Now, Sharone says, the fate of her father and the other hostages has become so politicised that they are sometimes seen as the reason why Israel can’t achieve the “total victory” that Netanyahu keeps promising the country. The families of the hostages overwhelmingly favour a ceasefire, arguing that the political and military cost of that truce is Netanyahu’s and the army’s responsibility for their failures on October 7. Netanyahu’s far-right coalition allies describe that as surrender, and have threatened to bring down his government if he agrees.

“Now you have people whose children are soldiers in Gaza and they are thinking their children cannot fight freely because of the hostages,” Sharone says. She worries that in the “bottom of their heart, they just wish the hostages were not there any more”.

In many ways, she wonders if the sympathy from non-Israelis for her father, so frail and in captivity for so long, is tempered by people’s opinions of Israel itself. “It’s a complicated [issue] — people conflate the hostages with the government,” she says. “Israel in the world is a bit like the hostages — a lot of people would just rather wish it wasn’t there.”

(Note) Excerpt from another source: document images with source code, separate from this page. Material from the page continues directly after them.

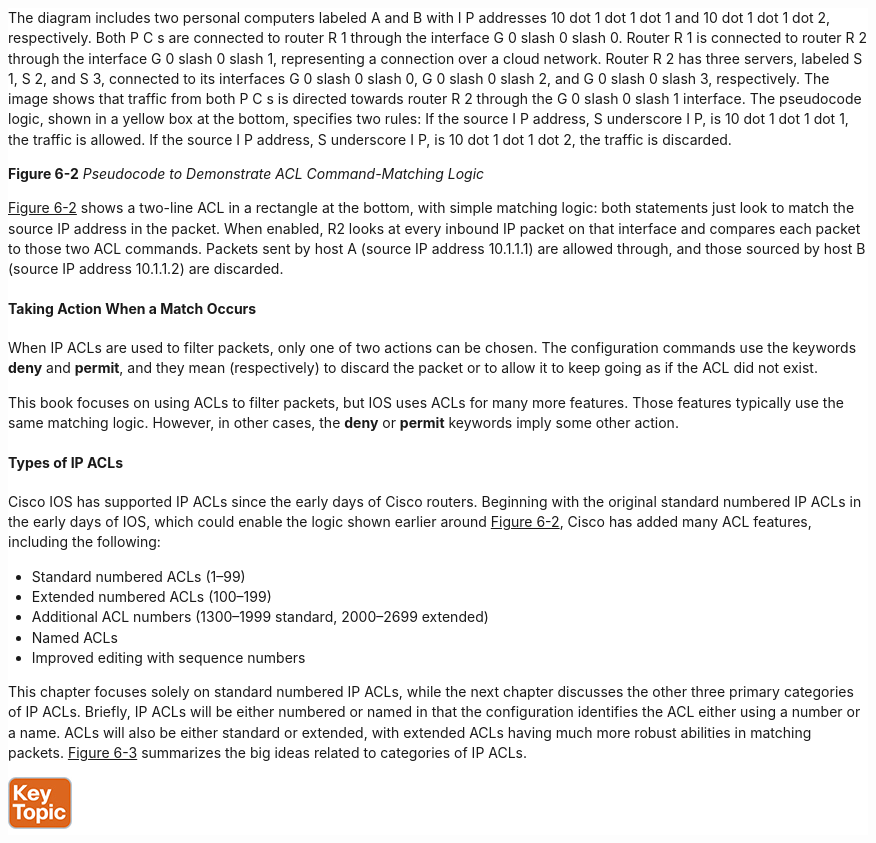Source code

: 
The diagram includes two personal computers labeled A and B with I P addresses 10 dot 1 dot 1 dot 1 and 10 dot 1 dot 1 dot 2, respectively. Both P C s are connected to router R 1 through the interface G 0 slash 0 slash 0. Router R 1 is connected to router R 2 through the interface G 0 slash 0 slash 1, representing a connection over a cloud network. Router R 2 has three servers, labeled S 1, S 2, and S 3, connected to its interfaces G 0 slash 0 slash 0, G 0 slash 0 slash 2, and G 0 slash 0 slash 3, respectively. The image shows that traffic from both P C s is directed towards router R 2 through the G 0 slash 0 slash 1 interface. The pseudocode logic, shown in a yellow box at the bottom, specifies two rules: If the source I P address, S underscore I P, is 10 dot 1 dot 1 dot 1, the traffic is allowed. If the source I P address, S underscore I P, is 10 dot 1 dot 1 dot 2, the traffic is discarded.

**Figure 6-2** *Pseudocode to Demonstrate ACL Command-Matching Logic*

[Figure 6-2](vol2_ch06.xhtml#ch06fig02) shows a two-line ACL in a rectangle at the bottom, with simple matching logic: both statements just look to match the source IP address in the packet. When enabled, R2 looks at every inbound IP packet on that interface and compares each packet to those two ACL commands. Packets sent by host A (source IP address 10.1.1.1) are allowed through, and those sourced by host B (source IP address 10.1.1.2) are discarded.

#### Taking Action When a Match Occurs

When IP ACLs are used to filter packets, only one of two actions can be chosen. The configuration commands use the keywords **deny** and **permit**, and they mean (respectively) to discard the packet or to allow it to keep going as if the ACL did not exist.

This book focuses on using ACLs to filter packets, but IOS uses ACLs for many more features. Those features typically use the same matching logic. However, in other cases, the **deny** or **permit** keywords imply some other action.

#### Types of IP ACLs

Cisco IOS has supported IP ACLs since the early days of Cisco routers. Beginning with the original standard numbered IP ACLs in the early days of IOS, which could enable the logic shown earlier around [Figure 6-2](vol2_ch06.xhtml#ch06fig02), Cisco has added many ACL features, including the following:

* Standard numbered ACLs (1–99)
* Extended numbered ACLs (100–199)
* Additional ACL numbers (1300–1999 standard, 2000–2699 extended)
* Named ACLs
* Improved editing with sequence numbers

This chapter focuses solely on standard numbered IP ACLs, while the next chapter discusses the other three primary categories of IP ACLs. Briefly, IP ACLs will be either numbered or named in that the configuration identifies the ACL either using a number or a name. ACLs will also be either standard or extended, with extended ACLs having much more robust abilities in matching packets. [Figure 6-3](vol2_ch06.xhtml#ch06fig03) summarizes the big ideas related to categories of IP ACLs.

![Key Topic button.](images/vol2_key_topic.jpg)


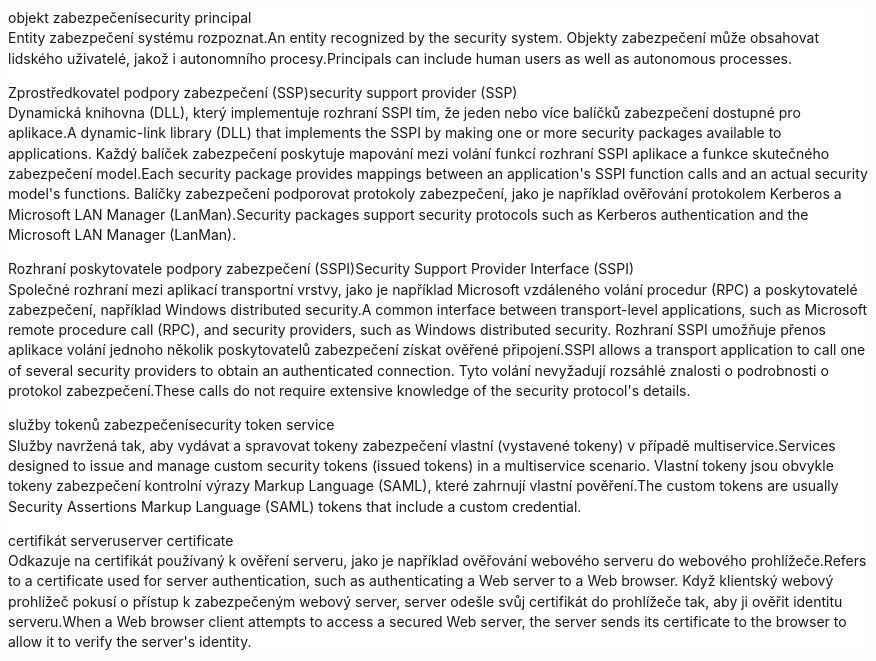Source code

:  <span data-ttu-id="4ed6d-230">objekt zabezpečení</span><span class="sxs-lookup"><span data-stu-id="4ed6d-230">security principal</span></span>  
 <span data-ttu-id="4ed6d-231">Entity zabezpečení systému rozpoznat.</span><span class="sxs-lookup"><span data-stu-id="4ed6d-231">An entity recognized by the security system.</span></span> <span data-ttu-id="4ed6d-232">Objekty zabezpečení může obsahovat lidského uživatelé, jakož i autonomního procesy.</span><span class="sxs-lookup"><span data-stu-id="4ed6d-232">Principals can include human users as well as autonomous processes.</span></span>  
  
 <span data-ttu-id="4ed6d-233">Zprostředkovatel podpory zabezpečení (SSP)</span><span class="sxs-lookup"><span data-stu-id="4ed6d-233">security support provider (SSP)</span></span>  
 <span data-ttu-id="4ed6d-234">Dynamická knihovna (DLL), který implementuje rozhraní SSPI tím, že jeden nebo více balíčků zabezpečení dostupné pro aplikace.</span><span class="sxs-lookup"><span data-stu-id="4ed6d-234">A dynamic-link library (DLL) that implements the SSPI by making one or more security packages available to applications.</span></span> <span data-ttu-id="4ed6d-235">Každý balíček zabezpečení poskytuje mapování mezi volání funkcí rozhraní SSPI aplikace a funkce skutečného zabezpečení model.</span><span class="sxs-lookup"><span data-stu-id="4ed6d-235">Each security package provides mappings between an application's SSPI function calls and an actual security model's functions.</span></span> <span data-ttu-id="4ed6d-236">Balíčky zabezpečení podporovat protokoly zabezpečení, jako je například ověřování protokolem Kerberos a Microsoft LAN Manager (LanMan).</span><span class="sxs-lookup"><span data-stu-id="4ed6d-236">Security packages support security protocols such as Kerberos authentication and the Microsoft LAN Manager (LanMan).</span></span>  
  
 <span data-ttu-id="4ed6d-237">Rozhraní poskytovatele podpory zabezpečení (SSPI)</span><span class="sxs-lookup"><span data-stu-id="4ed6d-237">Security Support Provider Interface (SSPI)</span></span>  
 <span data-ttu-id="4ed6d-238">Společné rozhraní mezi aplikací transportní vrstvy, jako je například Microsoft vzdáleného volání procedur (RPC) a poskytovatelé zabezpečení, například Windows distributed security.</span><span class="sxs-lookup"><span data-stu-id="4ed6d-238">A common interface between transport-level applications, such as Microsoft remote procedure call (RPC), and security providers, such as Windows distributed security.</span></span> <span data-ttu-id="4ed6d-239">Rozhraní SSPI umožňuje přenos aplikace volání jednoho několik poskytovatelů zabezpečení získat ověřené připojení.</span><span class="sxs-lookup"><span data-stu-id="4ed6d-239">SSPI allows a transport application to call one of several security providers to obtain an authenticated connection.</span></span> <span data-ttu-id="4ed6d-240">Tyto volání nevyžadují rozsáhlé znalosti o podrobnosti o protokol zabezpečení.</span><span class="sxs-lookup"><span data-stu-id="4ed6d-240">These calls do not require extensive knowledge of the security protocol's details.</span></span>  
  
 <span data-ttu-id="4ed6d-241">služby tokenů zabezpečení</span><span class="sxs-lookup"><span data-stu-id="4ed6d-241">security token service</span></span>  
 <span data-ttu-id="4ed6d-242">Služby navržená tak, aby vydávat a spravovat tokeny zabezpečení vlastní (vystavené tokeny) v případě multiservice.</span><span class="sxs-lookup"><span data-stu-id="4ed6d-242">Services designed to issue and manage custom security tokens (issued tokens) in a multiservice scenario.</span></span> <span data-ttu-id="4ed6d-243">Vlastní tokeny jsou obvykle tokeny zabezpečení kontrolní výrazy Markup Language (SAML), které zahrnují vlastní pověření.</span><span class="sxs-lookup"><span data-stu-id="4ed6d-243">The custom tokens are usually Security Assertions Markup Language (SAML) tokens that include a custom credential.</span></span>  
  
 <span data-ttu-id="4ed6d-244">certifikát serveru</span><span class="sxs-lookup"><span data-stu-id="4ed6d-244">server certificate</span></span>  
 <span data-ttu-id="4ed6d-245">Odkazuje na certifikát používaný k ověření serveru, jako je například ověřování webového serveru do webového prohlížeče.</span><span class="sxs-lookup"><span data-stu-id="4ed6d-245">Refers to a certificate used for server authentication, such as authenticating a Web server to a Web browser.</span></span> <span data-ttu-id="4ed6d-246">Když klientský webový prohlížeč pokusí o přístup k zabezpečeným webový server, server odešle svůj certifikát do prohlížeče tak, aby ji ověřit identitu serveru.</span><span class="sxs-lookup"><span data-stu-id="4ed6d-246">When a Web browser client attempts to access a secured Web server, the server sends its certificate to the browser to allow it to verify the server's identity.</span></span>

Korngold, Tal’s father, says that while they await a possible deal over the hostages, he knows he “must keep the family afloat”. They are not only dealing with the continued absence of his son: three members of the extended family were also killed on October 7 in the kibbutz.

Korngold’s grandchildren are still haunted by memories from their captivity where they were held for 50 days with little food, guarded by armed men, and forbidden to speak, lest their Hebrew give them away as Israeli captives to collaborators who could have sold their location to the Israeli army.

“The children saw everything that happened,” he says — including the dead bodies of neighbours and friends. “The situation is actually very bad now, worse than at the beginning . . . They talk about their father. They know exactly where he is.”

Without him, says Korngold, “it’s very difficult to help them to recover.”